Есть прекрасные слова о нём, сказанные бароном Дистерло: «В богатстве его творческой способности есть что-то напоминающее тропическую природу. Как в её напряжённой атмосфере реет какая-то творящая сила и из каждого семени, из каждой цветочной пылинки выводит громадные пальмы, бананы, папоротники, переплетает их лианами, усыпает растениями-паразитами и чудовищными грибами, и из всей этой роскоши растительных форм создаёт свои девственные леса — так и в атмосфере произведений Толстого из каждой страницы возникает художественный образ...»

И тем печальнее, что Толстой не ценил себя как художника. Жизнь льётся от его страниц, с глубиной и простотой даны бесконечные перспективы духа, а сам создатель всей этой живой радости угрюмо отказывался от своих творений, как новый Гоголь, сжигал свои не мёртвые, а живые души.

Он согрешил здесь — и непрощаемо: нельзя сопротивляться стихийной силе таланта, нельзя презирать свою одарённость. Сугубая же слабость его проявляется там, где он начинает притязать на что-то иное. Каждый творец ограничен, универсальных писателей нет: один силен даром интриги, другой — мастерством описания, третий — чувством юмора, четвёртому свойственен талант дидактика.

И никто никогда не узнает, что у вас нет музыкального слуха, пока вы не начали петь. Толстой же почему-то упорно стремился в ту сферу, где был бессилен... лавры Руссо, что ли, покоя не давали?

Да, мне кажется, Толстой, беспредельно сильный как художник, не встречая на эстетическом пути ничего недоступного, упрямо желал добиться таких же результатов и в сфере философских определений и логики, — и здесь потерпел крушение. Он, человек простоты и жизни, возжелал быть Сократом и Шопенгауэром.

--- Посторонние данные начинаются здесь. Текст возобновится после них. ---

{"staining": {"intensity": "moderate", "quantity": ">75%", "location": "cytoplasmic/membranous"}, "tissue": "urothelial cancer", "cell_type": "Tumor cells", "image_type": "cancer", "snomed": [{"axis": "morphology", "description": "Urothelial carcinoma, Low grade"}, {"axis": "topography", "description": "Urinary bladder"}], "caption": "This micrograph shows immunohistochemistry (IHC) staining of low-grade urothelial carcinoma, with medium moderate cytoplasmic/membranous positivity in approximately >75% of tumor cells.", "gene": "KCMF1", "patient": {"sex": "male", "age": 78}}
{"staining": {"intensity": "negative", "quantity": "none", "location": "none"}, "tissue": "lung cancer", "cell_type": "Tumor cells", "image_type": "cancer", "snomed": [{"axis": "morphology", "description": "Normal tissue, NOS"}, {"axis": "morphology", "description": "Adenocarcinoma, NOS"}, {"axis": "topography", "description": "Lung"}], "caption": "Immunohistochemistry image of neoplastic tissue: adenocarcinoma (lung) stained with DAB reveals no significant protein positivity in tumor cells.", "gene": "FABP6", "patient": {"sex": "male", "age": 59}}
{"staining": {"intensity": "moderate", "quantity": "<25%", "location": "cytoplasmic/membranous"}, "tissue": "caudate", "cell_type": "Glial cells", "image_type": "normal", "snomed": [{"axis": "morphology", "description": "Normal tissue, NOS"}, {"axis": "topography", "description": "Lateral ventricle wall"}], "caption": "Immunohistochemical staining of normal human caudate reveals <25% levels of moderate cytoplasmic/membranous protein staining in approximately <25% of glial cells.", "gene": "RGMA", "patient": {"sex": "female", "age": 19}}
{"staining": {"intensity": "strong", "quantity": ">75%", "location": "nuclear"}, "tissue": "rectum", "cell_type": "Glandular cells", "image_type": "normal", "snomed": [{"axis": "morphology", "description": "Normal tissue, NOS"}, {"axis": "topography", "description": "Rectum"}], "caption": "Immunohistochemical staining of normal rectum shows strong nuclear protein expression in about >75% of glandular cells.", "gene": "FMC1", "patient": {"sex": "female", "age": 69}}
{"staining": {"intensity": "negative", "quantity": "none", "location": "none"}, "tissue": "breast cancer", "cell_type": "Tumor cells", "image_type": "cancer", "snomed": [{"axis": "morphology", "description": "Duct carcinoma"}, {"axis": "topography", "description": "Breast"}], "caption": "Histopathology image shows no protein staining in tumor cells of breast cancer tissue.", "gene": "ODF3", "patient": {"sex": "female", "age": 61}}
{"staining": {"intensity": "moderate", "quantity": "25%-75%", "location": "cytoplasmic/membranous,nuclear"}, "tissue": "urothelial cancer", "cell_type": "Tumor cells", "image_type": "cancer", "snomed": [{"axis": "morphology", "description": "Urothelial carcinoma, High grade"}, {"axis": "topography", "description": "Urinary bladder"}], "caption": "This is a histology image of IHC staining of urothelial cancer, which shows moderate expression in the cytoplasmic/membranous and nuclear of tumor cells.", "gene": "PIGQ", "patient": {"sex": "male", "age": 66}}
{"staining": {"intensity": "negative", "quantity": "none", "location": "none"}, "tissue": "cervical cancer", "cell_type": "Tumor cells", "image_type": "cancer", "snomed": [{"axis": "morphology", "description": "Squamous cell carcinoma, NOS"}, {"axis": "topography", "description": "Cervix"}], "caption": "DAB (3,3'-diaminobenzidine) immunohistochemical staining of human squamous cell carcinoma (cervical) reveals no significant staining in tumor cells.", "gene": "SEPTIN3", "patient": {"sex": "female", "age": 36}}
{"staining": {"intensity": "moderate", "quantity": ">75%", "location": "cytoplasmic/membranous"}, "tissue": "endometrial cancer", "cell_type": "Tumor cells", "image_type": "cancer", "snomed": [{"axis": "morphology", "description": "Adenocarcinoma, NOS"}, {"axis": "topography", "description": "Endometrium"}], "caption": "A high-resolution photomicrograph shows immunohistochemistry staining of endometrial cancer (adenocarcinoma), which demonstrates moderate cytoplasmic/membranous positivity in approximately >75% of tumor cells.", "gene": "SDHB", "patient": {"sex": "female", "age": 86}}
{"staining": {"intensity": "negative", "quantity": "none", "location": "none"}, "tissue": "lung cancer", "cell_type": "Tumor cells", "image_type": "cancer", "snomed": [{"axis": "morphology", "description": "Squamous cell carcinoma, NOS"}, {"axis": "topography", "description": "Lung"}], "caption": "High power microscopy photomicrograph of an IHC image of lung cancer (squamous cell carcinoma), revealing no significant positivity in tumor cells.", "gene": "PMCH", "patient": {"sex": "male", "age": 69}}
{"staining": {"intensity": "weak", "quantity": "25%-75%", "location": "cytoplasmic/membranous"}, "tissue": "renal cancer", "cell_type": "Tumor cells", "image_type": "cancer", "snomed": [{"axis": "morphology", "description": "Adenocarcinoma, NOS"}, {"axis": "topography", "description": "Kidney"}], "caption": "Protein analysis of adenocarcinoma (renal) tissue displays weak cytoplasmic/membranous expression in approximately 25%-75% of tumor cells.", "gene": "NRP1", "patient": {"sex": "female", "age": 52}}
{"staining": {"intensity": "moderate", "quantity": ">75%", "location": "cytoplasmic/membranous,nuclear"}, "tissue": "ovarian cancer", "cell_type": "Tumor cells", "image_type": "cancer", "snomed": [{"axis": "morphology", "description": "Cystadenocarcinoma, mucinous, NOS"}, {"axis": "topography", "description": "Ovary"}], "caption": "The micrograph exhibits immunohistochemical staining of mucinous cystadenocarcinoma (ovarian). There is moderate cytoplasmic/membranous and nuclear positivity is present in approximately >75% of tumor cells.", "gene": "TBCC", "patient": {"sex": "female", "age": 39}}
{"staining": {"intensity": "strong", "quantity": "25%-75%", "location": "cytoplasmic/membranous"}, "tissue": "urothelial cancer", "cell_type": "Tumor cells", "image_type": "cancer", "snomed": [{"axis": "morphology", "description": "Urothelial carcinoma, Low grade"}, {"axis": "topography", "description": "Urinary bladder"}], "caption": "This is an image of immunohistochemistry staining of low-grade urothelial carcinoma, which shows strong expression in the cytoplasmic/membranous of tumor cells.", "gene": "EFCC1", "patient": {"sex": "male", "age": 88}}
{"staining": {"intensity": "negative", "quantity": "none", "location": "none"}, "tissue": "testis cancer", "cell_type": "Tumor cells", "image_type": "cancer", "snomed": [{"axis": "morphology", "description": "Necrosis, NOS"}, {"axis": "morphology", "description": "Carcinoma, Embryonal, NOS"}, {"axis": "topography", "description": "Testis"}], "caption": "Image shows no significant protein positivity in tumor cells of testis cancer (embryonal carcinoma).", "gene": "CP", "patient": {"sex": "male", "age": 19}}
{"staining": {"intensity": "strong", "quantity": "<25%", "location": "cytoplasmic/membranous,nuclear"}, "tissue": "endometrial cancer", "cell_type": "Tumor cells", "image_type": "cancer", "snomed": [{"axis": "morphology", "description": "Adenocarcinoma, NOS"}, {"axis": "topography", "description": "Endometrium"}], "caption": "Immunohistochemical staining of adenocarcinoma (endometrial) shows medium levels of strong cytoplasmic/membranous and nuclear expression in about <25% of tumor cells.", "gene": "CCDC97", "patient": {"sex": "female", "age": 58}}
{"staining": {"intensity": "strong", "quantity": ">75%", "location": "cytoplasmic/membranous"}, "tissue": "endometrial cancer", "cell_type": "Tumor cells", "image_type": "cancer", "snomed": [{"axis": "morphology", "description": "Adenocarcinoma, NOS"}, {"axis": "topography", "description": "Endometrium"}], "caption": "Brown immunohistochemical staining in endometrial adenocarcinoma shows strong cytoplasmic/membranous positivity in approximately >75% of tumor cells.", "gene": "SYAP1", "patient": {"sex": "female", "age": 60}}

Но Сократ не любил простоты, а Шопенгауэр ненавидел жизнь, Толстой же, наоборот, только в силу непоследовательности, по недоразумению, мог свою художническую гениальность променять на указку моралиста. В нём подлинно, по Вяземскому, при огромном таланте не было ума, он интуитивно искал простые ответы на сложные вопросы — и невольно многое опошлил.

продолжение.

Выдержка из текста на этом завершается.